"""
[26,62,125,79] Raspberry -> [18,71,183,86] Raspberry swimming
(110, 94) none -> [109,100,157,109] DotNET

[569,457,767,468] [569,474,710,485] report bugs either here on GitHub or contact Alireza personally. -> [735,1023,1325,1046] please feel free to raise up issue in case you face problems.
"""
"""
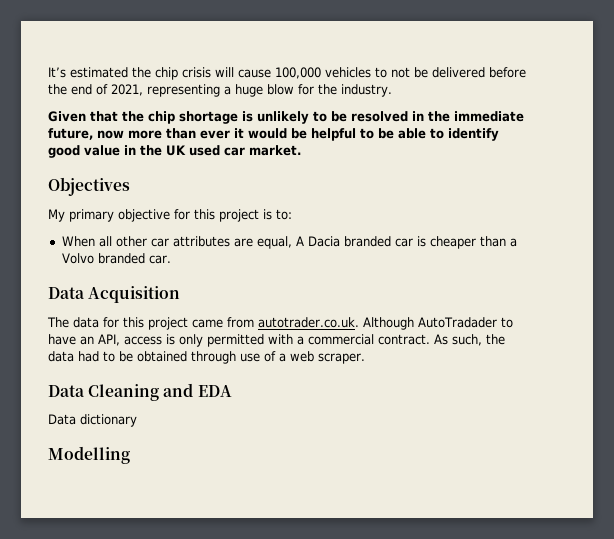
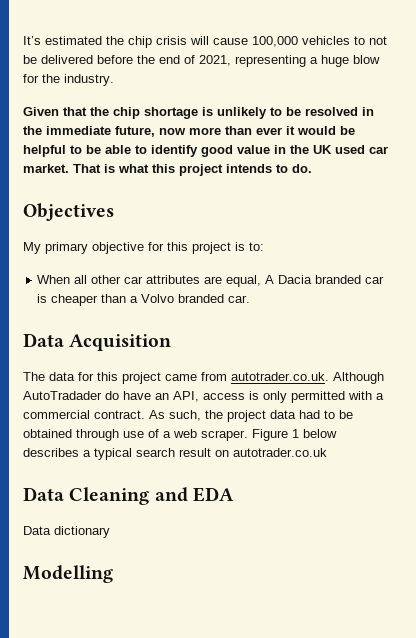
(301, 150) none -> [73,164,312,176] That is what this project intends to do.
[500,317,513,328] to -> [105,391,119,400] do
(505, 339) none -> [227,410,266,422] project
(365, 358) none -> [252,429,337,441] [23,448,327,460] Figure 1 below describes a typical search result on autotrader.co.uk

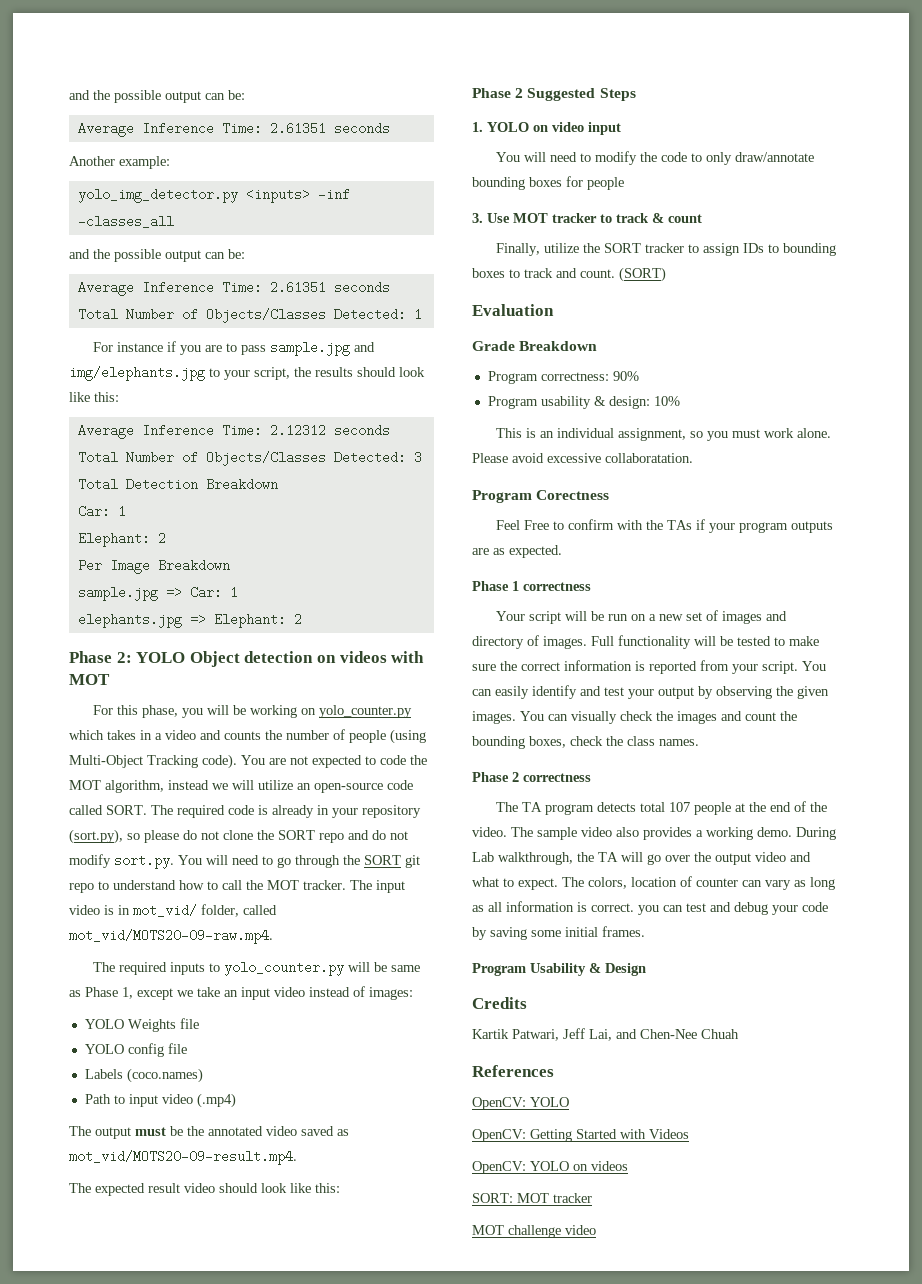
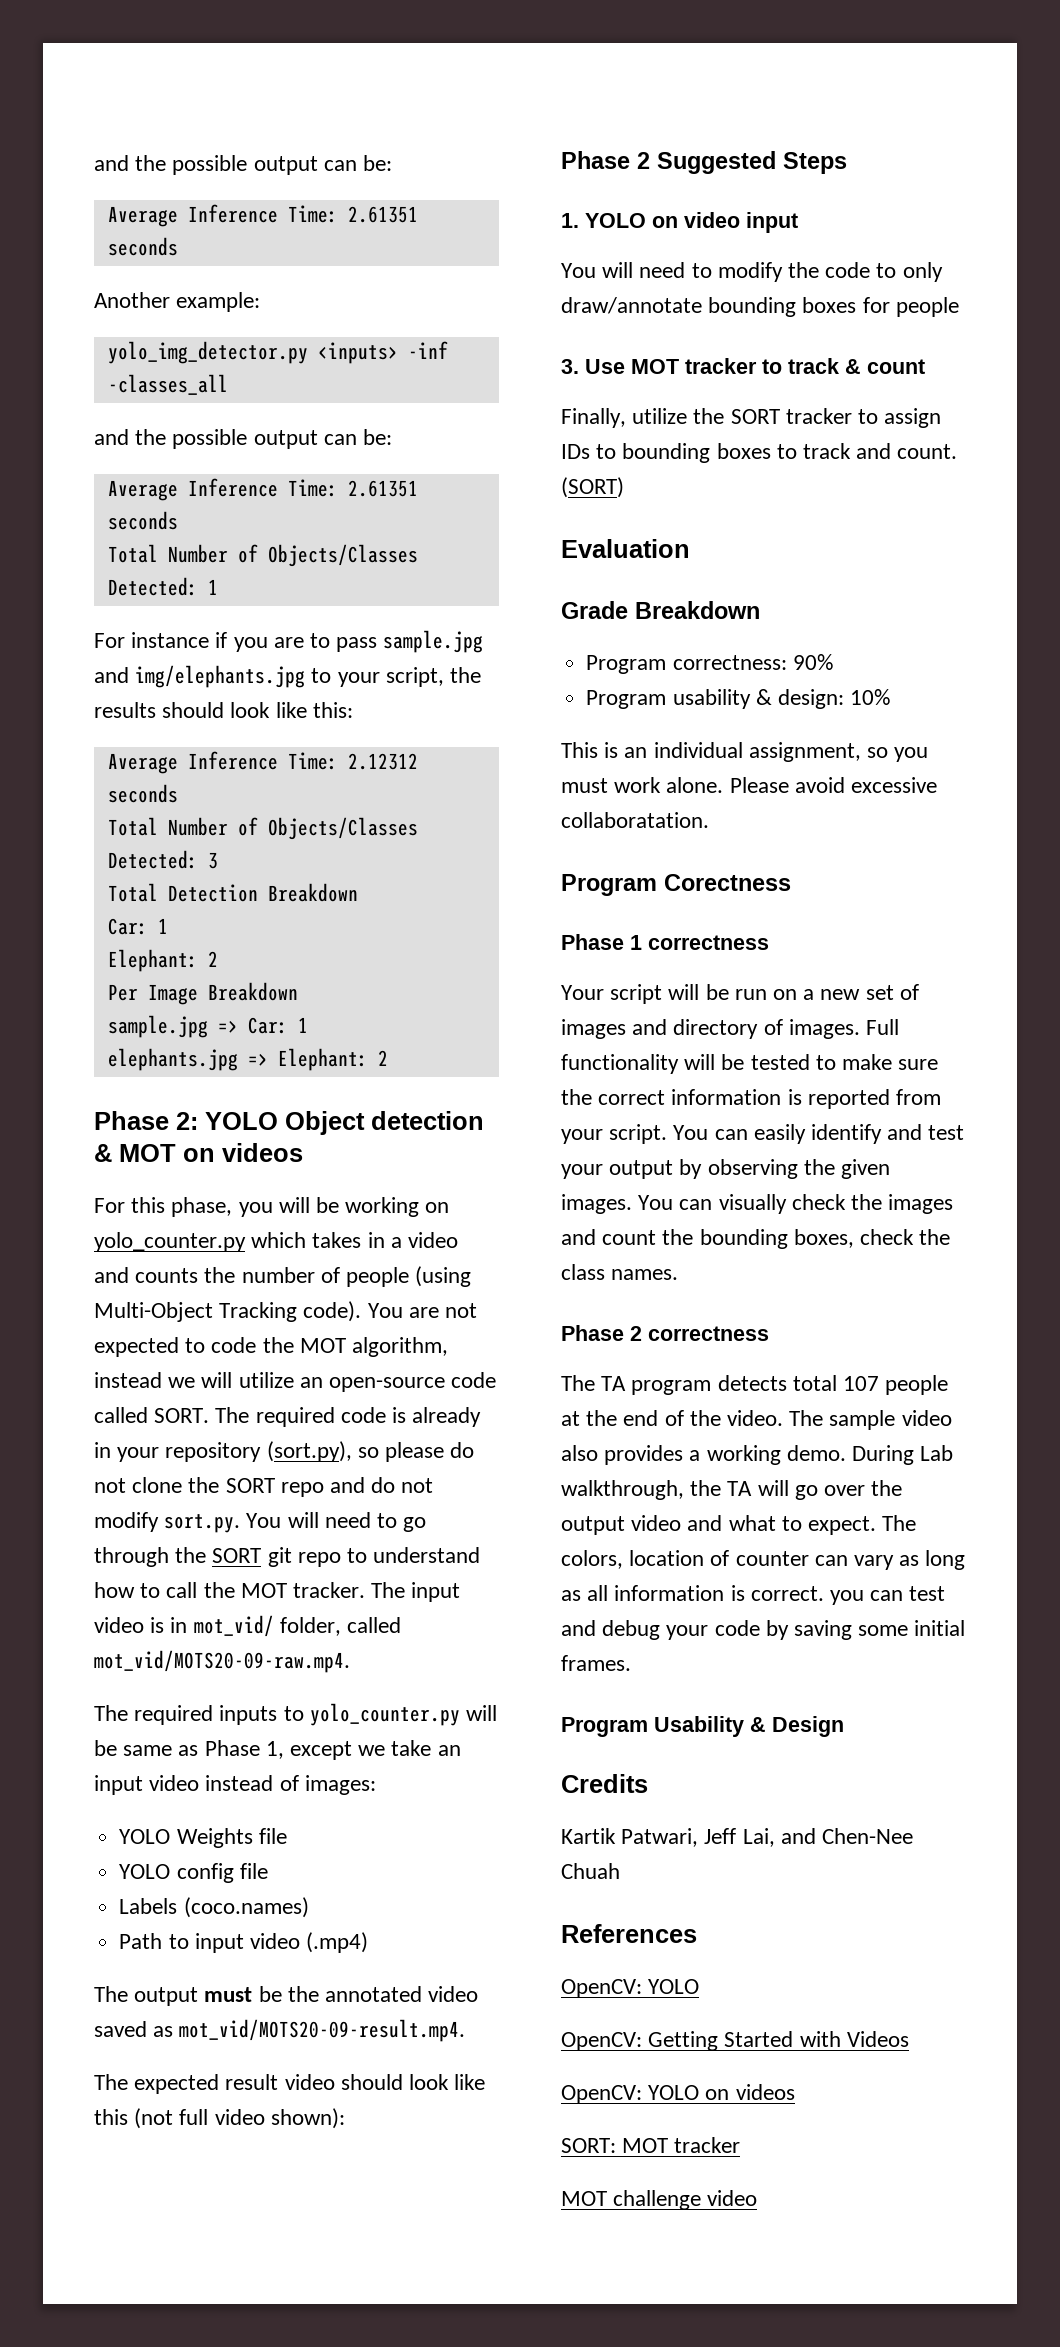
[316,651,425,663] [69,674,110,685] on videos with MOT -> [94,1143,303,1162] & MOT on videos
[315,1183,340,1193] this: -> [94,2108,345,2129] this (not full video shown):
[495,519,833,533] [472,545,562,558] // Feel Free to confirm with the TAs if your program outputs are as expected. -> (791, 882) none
"""
- _WHAT TO WORK ON_
Keeping every character as it is, restate the lines above that run from the line with "[26,62,125,79] Raspberry ->" through the line with "[569,457,767,468] [569,474,710,485] report", both included, and nothing else.

- _ANSWER TO THIS PROBLEM_
[26,62,125,79] Raspberry -> [18,71,183,86] Raspberry swimming
(110, 94) none -> [109,100,157,109] DotNET

[569,457,767,468] [569,474,710,485] report bugs either here on GitHub or contact Alireza personally. -> [735,1023,1325,1046] please feel free to raise up issue in case you face problems.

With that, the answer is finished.